Otomatların arasına nasıl karışıldığını 82 yaşında cami cezası alan nine üzerinden “okuyalım”.
Camii bekleme cezası alan 82 yaşındaki Fatma Sazan ninenin haberini can dostum kulağıma anlattı telefon telleri üzerinden. O anlatırken ağladı, ben dinlerken. Onun ağladığını burnunun akmasından anladım. O benim ağladığımı bilmedi.
Kalbim daraldı. Koştum sosyal medyaya arka arkaya bir kaç tivit yazdım. Yazmasam ölürdüm noktasına gelmeme az kalmıştı.
Yazar yazmaz pusuda bekleyenler sökün etti.

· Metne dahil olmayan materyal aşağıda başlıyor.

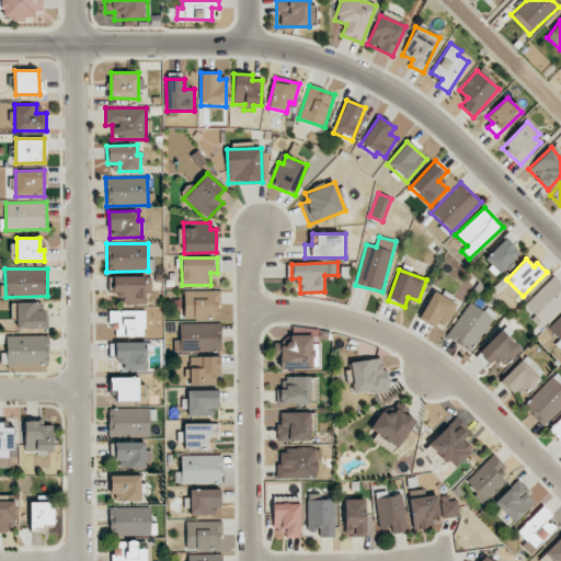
[(109,293),(121,292),(121,305),(146,304),(146,294),(151,294),(151,276),(109,277),(109,293)]
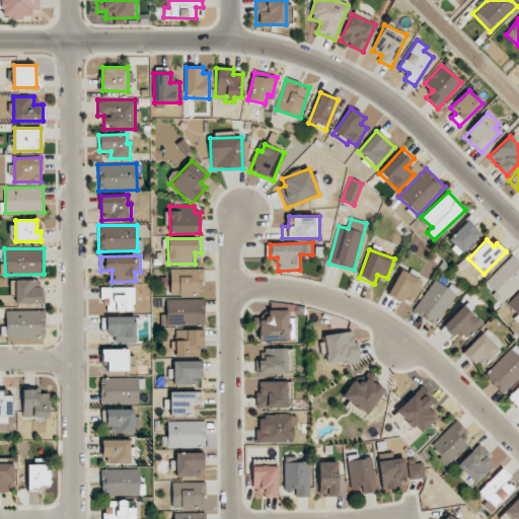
[(518,284),(518,265),(511,256),(484,283),(502,302),(518,284)]
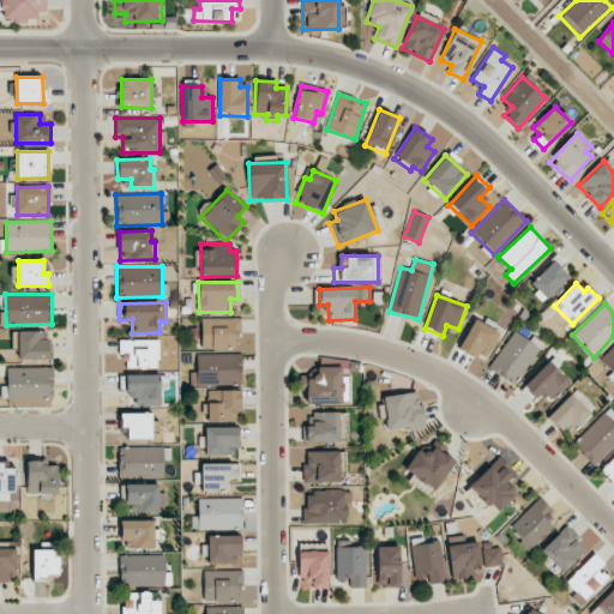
[(200,318),(202,348),(239,348),(238,318),(200,318)]
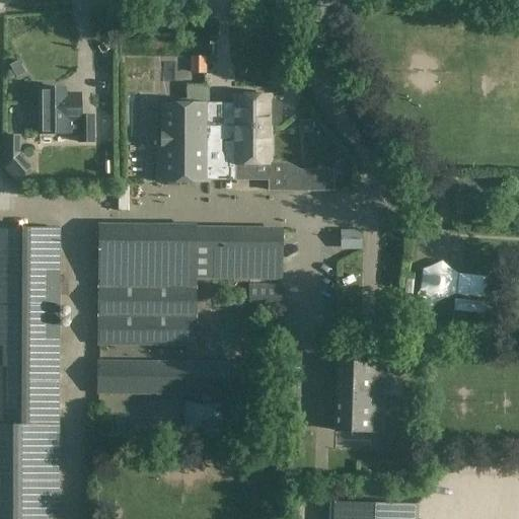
[(106,51),(102,45),(97,48),(102,54),(106,51)]
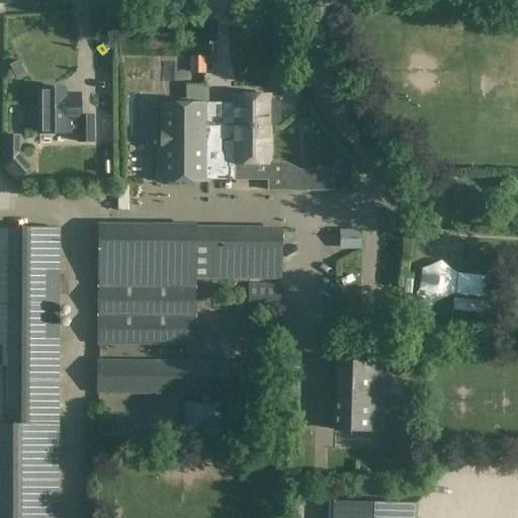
[(204,58),(191,57),(190,73),(204,74),(204,58)]
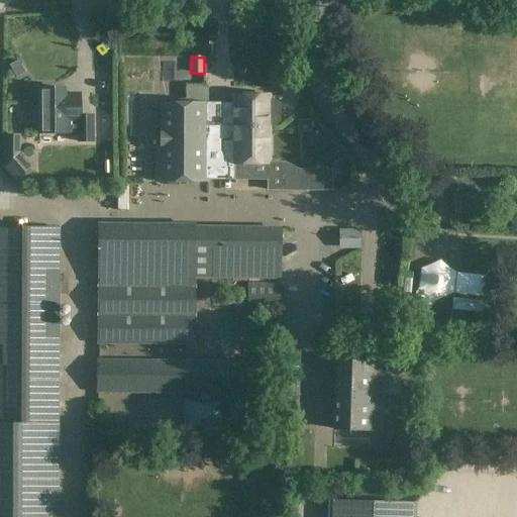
[(293,103),(296,77),(283,75),(279,101),(293,103)]
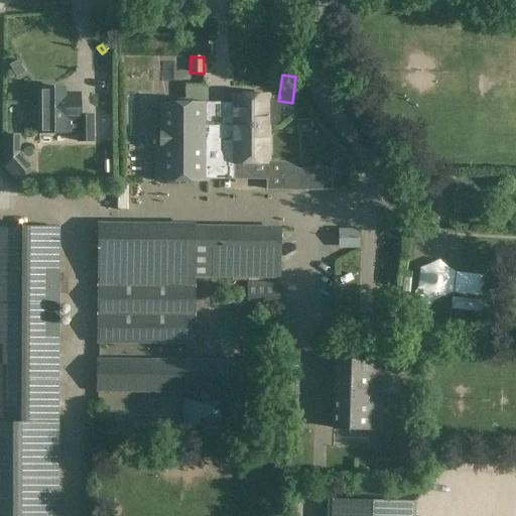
[(159,163),(155,163),(155,182),(208,182),(208,163),(205,163),(205,87),(185,87),(185,103),(159,103),(159,163)]
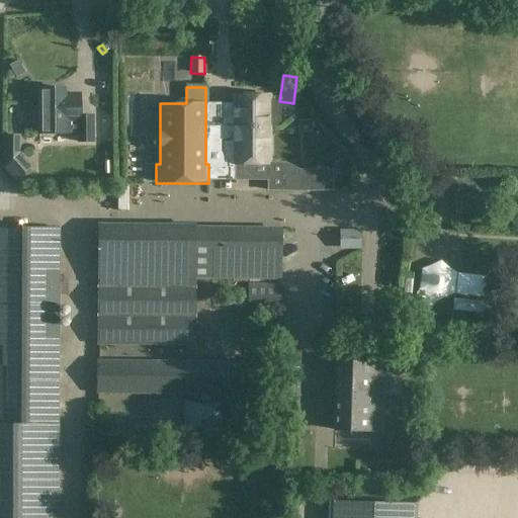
[(80,94),(64,94),(64,88),(39,89),(39,134),(68,133),(78,133),(78,143),(93,143),(92,116),(80,116),(80,94)]
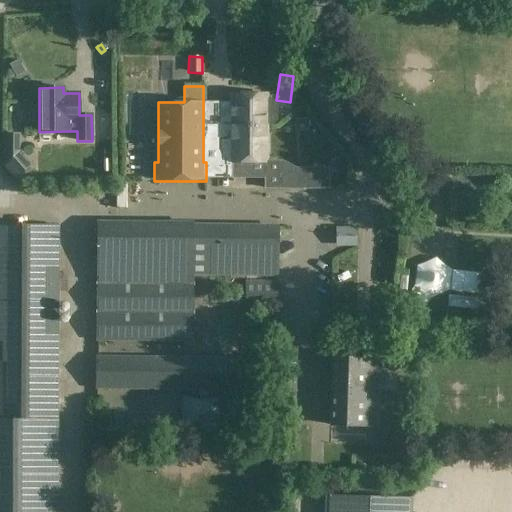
[(230,95),(230,162),(231,162),(265,162),(265,160),(265,125),(271,125),(275,121),(275,104),(271,100),(265,100),(265,96),(230,95)]
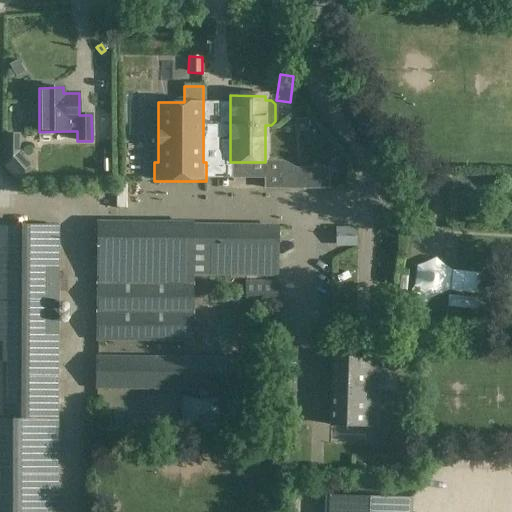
[(265,162),(231,162),(231,178),(264,178),(264,188),(282,189),(328,189),(328,168),(296,168),(282,160),(265,160),(265,162)]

1-Vicdansız! Nineyi görüyorsun da filanı niye görmüyorsun. Onun hakkında yazıyorsun da benim hakkımda neden yazmıyorsun?
Kafanızı kuma gömdünüz Allah belanızı verecek.

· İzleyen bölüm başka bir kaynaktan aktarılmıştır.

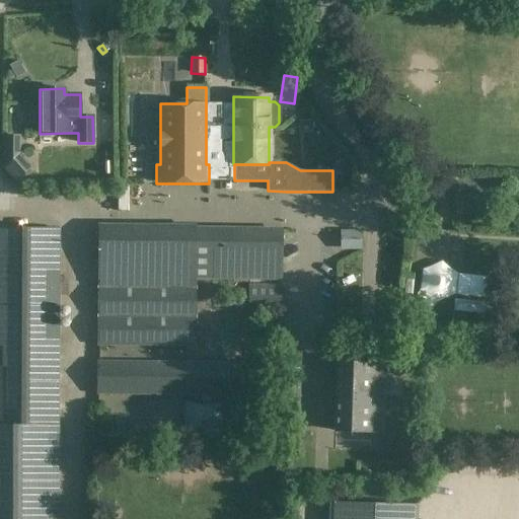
[(195,345),(196,280),(197,226),(197,225),(97,225),(97,344),(195,345)]
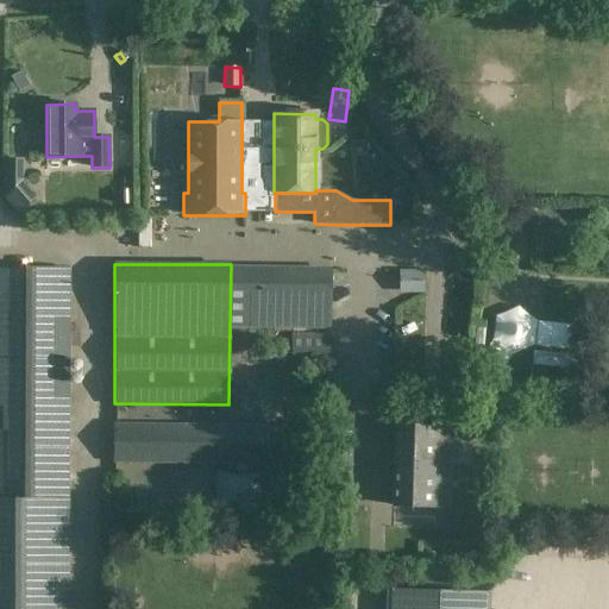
[(397,294),(420,288),(413,265),(390,272),(397,294)]
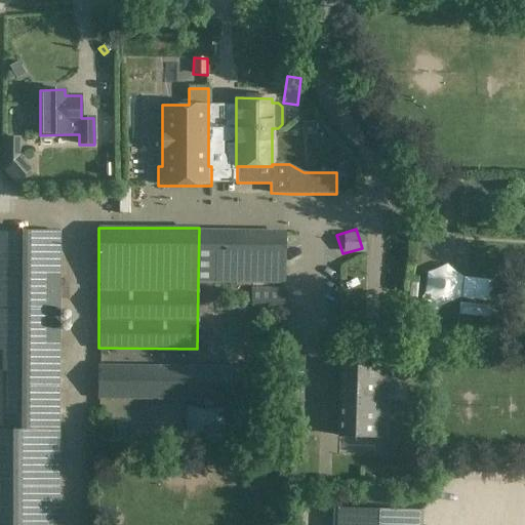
[(212,231),(211,284),(284,285),(285,232),(212,231)]
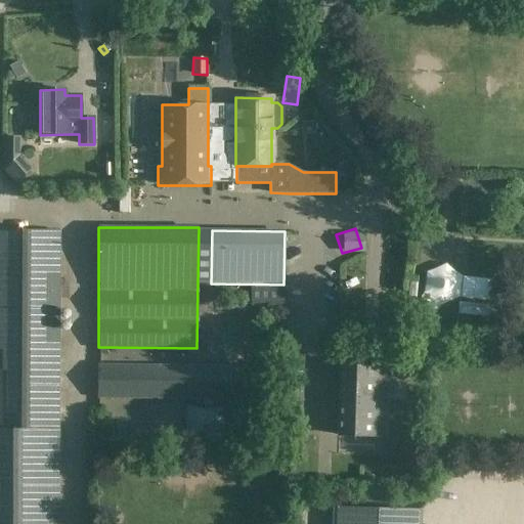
[(461,300),(498,304),(501,280),(462,276),(446,264),(426,272),(424,292),(415,305),(434,320),(443,308),(461,300)]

Yukarıdaki cümlelerin sahipleri incitmek, aşağılamak için bekleyen “onu yazma beni yaz” taifesinden.
Bunlara cevap yazmıyorum. Ama hesaplarına gidip bakıyorum. Attığım her tivit için pusuda bekleyenler ne yazmış? Ne yapıyor? Kaleminden beddua akanlar yemiş –içmiş, eğlenmiş oluyor genellikle. Hatta vicdanın varsa, hadi şu intiharı da yaz diyen, bana öyle dedikten sonra başka hesaplara gayet hoş eğlenceli şeyler yazmış oluyor. Çok güldük, çok eğlendik falan filan.

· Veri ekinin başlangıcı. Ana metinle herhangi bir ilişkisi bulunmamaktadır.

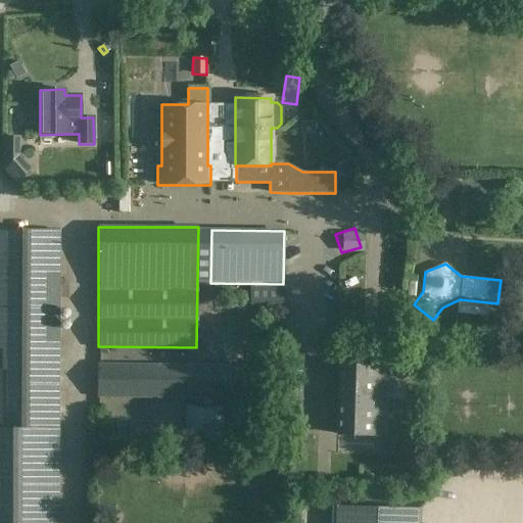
[(251,287),(250,310),(282,310),(283,287),(251,287)]
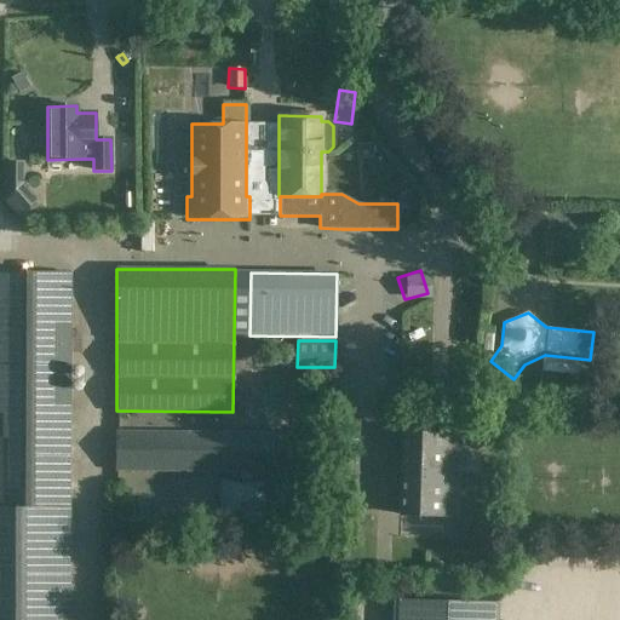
[(481,420),(458,420),(458,448),(481,447),(481,420)]
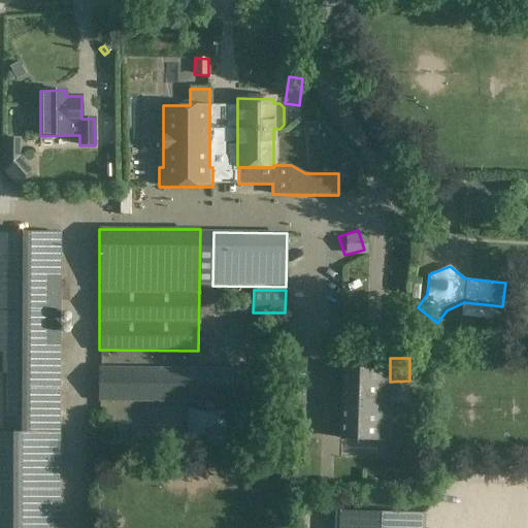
[(201,403),(219,403),(252,404),(252,369),(99,368),(99,403),(201,403)]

Hakikaten kederli olan, yardım bekleyen insanların hesabı dört bir taraftan yardım bekleyen tivitlerle dolu. Ki bunlardan birisi yıllarca kuru iğne tedavisi yaptırdığım Prof. Dr. Turan Uslu'nun oğluna ait. Turan Uslu'nun bir an önce hakim karşısına çıkarılması için dua ediyorum. Benim gibi dua eden çok hastası vardır muhakkak. Ama kas hastası olan oğlu için gerçekten çok üzüldüm/üzülüyorum.
Bunlar benim bildiğim hikâyeler. Bir de bilmediklerim var.
FETÖ davasından içeriye alınan, mesleğini kaybeden yüzlerce belki de binlerce masum insan var. Bu konuda niye yazmıyorsun diyenlere şunu söylüyorum: Neyi yazacağım? İçerde masumların da olduğunu Adalet Bakanı bizzat kendisi dile getirmişken, ben neyi dile getireceğim?